Difference listings
==*==

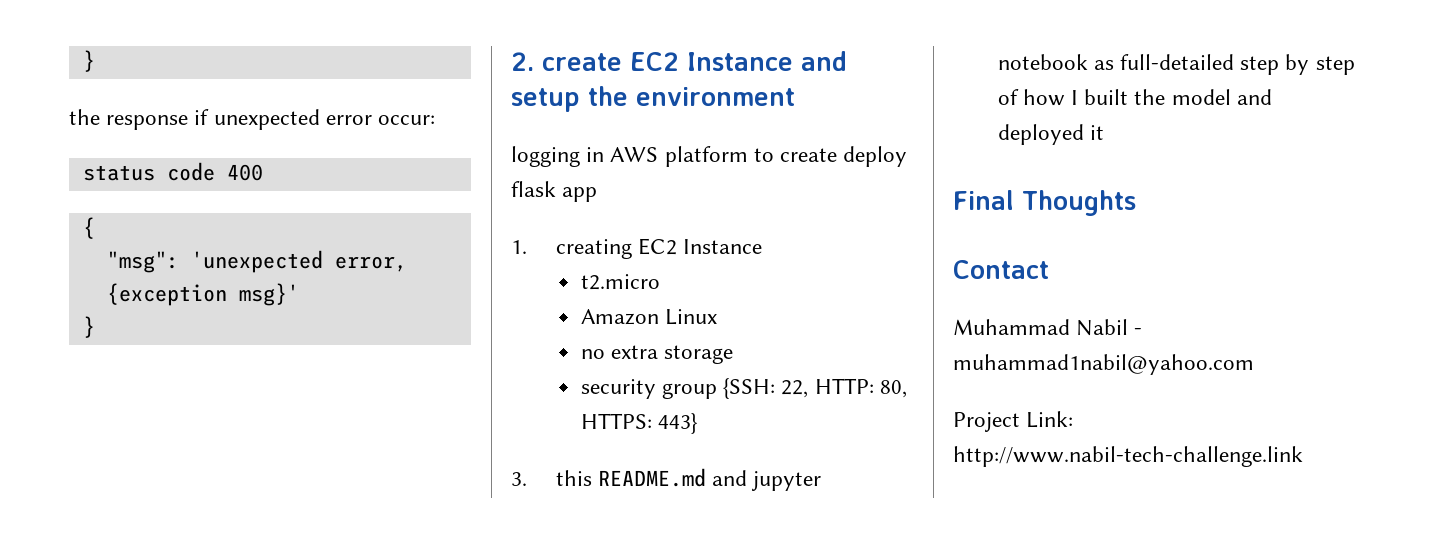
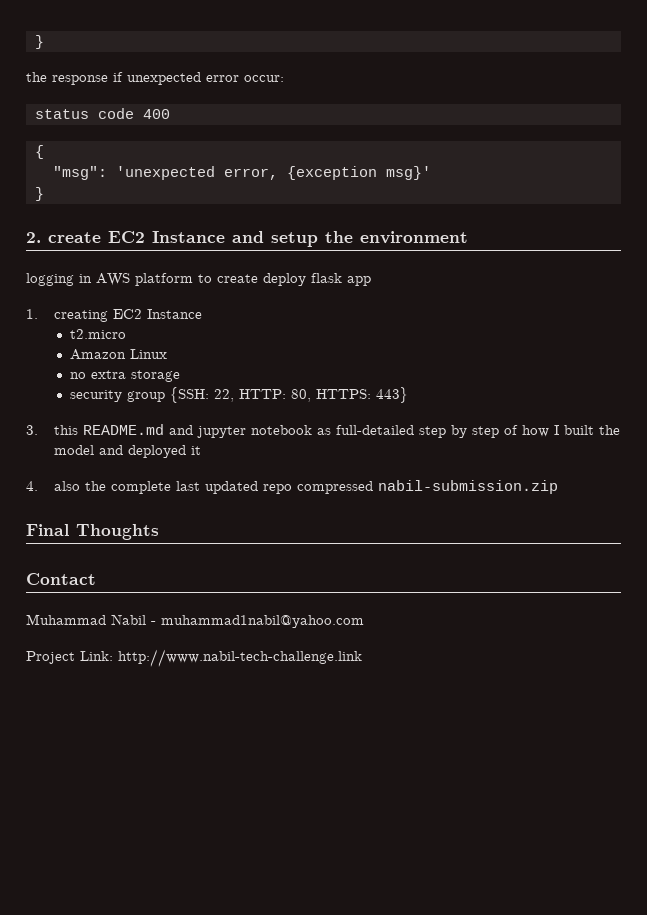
(1104, 132) none -> [26,480,559,494] // 4. also the complete last updated repo compressed nabil-submission.zip

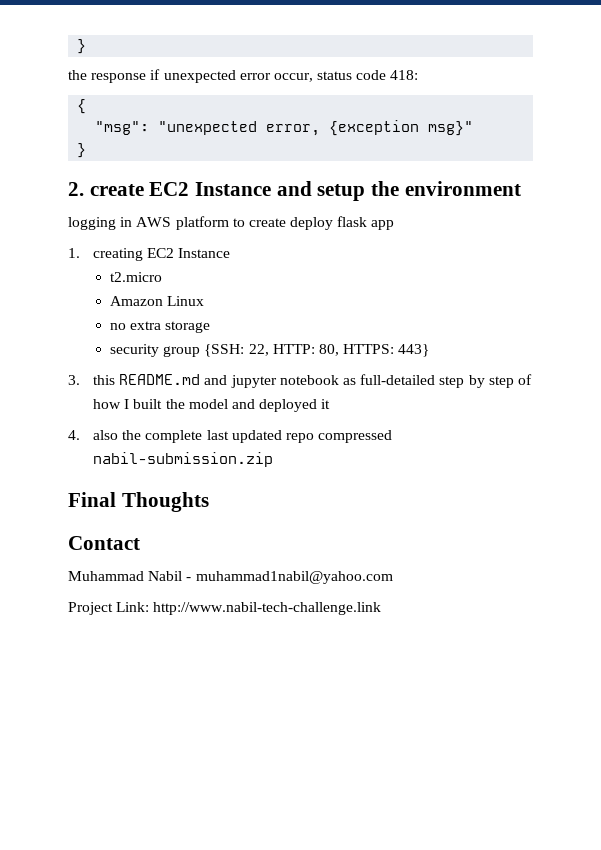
[244,75,284,82] occur: // -> [273,73,313,82] occur,
[142,109,170,119] 400 -> [390,70,419,80] 418:
[115,166,215,180] 'unexpected -> [158,121,258,135] "unexpected
[385,166,431,180] msg}' -> [428,121,474,136] msg}"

==*==

Your objective: Reproduce all of the entries exactly as they appear, though any picture they include must be omitted.

Answer box:
(1104, 132) none -> [26,480,559,494] // 4. also the complete last updated repo compressed nabil-submission.zip

[244,75,284,82] occur: // -> [273,73,313,82] occur,
[142,109,170,119] 400 -> [390,70,419,80] 418:
[115,166,215,180] 'unexpected -> [158,121,258,135] "unexpected
[385,166,431,180] msg}' -> [428,121,474,136] msg}"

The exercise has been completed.